Right now every state finances its debt with its own bond — meaning countries that manage debt and their economies well get AAA ratings and low interest rates.   Countries like Greece and Italy, on the other hand, risk being forced to default.   Moving towards Euro-bonds may solve the crisis in the short term, but Merkel worries that it will weaken incentives for solid economic policies.   The EU can’t function if countries aren’t forced to deal with the consequences of their policy choices.   Good policy has to be rewarded, poor policies punished.

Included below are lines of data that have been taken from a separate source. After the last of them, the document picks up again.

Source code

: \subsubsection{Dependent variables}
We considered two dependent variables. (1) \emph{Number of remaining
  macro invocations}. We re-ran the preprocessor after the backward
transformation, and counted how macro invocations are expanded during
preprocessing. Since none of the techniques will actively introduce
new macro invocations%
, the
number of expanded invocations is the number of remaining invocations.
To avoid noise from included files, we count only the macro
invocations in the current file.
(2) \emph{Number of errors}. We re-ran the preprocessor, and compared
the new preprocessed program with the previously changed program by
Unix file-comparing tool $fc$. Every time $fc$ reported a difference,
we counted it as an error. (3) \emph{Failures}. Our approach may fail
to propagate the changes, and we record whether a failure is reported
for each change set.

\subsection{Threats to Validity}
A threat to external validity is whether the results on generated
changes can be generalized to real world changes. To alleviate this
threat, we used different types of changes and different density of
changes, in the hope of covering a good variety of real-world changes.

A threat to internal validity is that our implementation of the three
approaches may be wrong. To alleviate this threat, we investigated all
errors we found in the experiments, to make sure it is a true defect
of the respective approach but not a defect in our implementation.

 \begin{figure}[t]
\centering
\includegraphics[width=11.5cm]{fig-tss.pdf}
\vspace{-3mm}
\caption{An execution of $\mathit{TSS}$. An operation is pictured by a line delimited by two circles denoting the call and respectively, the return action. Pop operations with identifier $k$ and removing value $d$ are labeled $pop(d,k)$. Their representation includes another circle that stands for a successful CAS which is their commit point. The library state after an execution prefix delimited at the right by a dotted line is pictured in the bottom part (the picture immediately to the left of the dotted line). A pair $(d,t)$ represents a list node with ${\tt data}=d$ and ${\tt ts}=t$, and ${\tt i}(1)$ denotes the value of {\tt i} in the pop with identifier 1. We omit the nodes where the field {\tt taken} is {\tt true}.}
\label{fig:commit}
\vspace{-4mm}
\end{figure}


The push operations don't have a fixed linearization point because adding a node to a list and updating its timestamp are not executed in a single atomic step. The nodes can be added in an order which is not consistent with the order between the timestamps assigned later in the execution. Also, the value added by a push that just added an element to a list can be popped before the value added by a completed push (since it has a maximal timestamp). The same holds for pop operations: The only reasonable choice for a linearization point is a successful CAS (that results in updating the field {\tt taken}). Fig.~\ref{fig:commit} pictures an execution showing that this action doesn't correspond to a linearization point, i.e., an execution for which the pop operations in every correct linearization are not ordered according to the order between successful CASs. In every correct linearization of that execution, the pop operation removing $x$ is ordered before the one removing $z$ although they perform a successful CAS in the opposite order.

She tells Germans that the EU is on the right track.   The Euro is solid.  She’s instead pressuring the problem countries to pass a Schuldenbremse like Germany did in 2009 (during the Grand Coalition) — the functional equivalent of a balanced budget amendment.  That would show investors that the countries would be forced to get debt and deficits under control.     She’s kept pressure on the problem states to cut spending and raise taxes like Germany has.   In her view this is like a scientific problem — you analyze the variables, determine the proper course of action, and then implement the plan.   Political pressure, protests and unpopularity should not push you off course.

Merkel’s government should last until 2013 when the next election is scheduled.   That means she has the capacity to push ahead, despite opposition at home and abroad.   Europe is lucky that Germany has such a solid, pragmatic and fiscally conservative leader.   Despite proclamations about the death of the Euro and the fall of Europe, it’s just a few problem states that are in deep trouble, and Germany’s capacity to out perform the rest of the West makes it the central player in European politics.   As one friend quipped, “Germany may be winning in peacetime what they couldn’t win in war — dominance of Europe.”

That’s overstating it, but not by much.  If  Merkel again defies those who under estimate her and manages to guide Germany and Europe through the crisis with her steely, pragmatic and utterly rational resolve, the EU and Euro will not only be saved, but will thrive.   While Merkel’s not ideological, her Lutheran upbringing is clear in her attitude.   There is a moralism to her policy.    A united Europe is good, but individual states need to be responsible for their own budgets and policies.  Europe can only succeed if budgets are balanced, programs are rationally run, and states accept the reality of the current demographic and economic situation.

It may seem odd, but I can think of no better leader for this crisis than this 58 year old quantum chemist from just north of Berlin.   Her integrity and analytical mind suggest she won’t back down or get thrown off course by political intrigue.  She’s not blinded by ideology but grounded by core moral beliefs.   She’s one reason I think Europe will get through this crisis.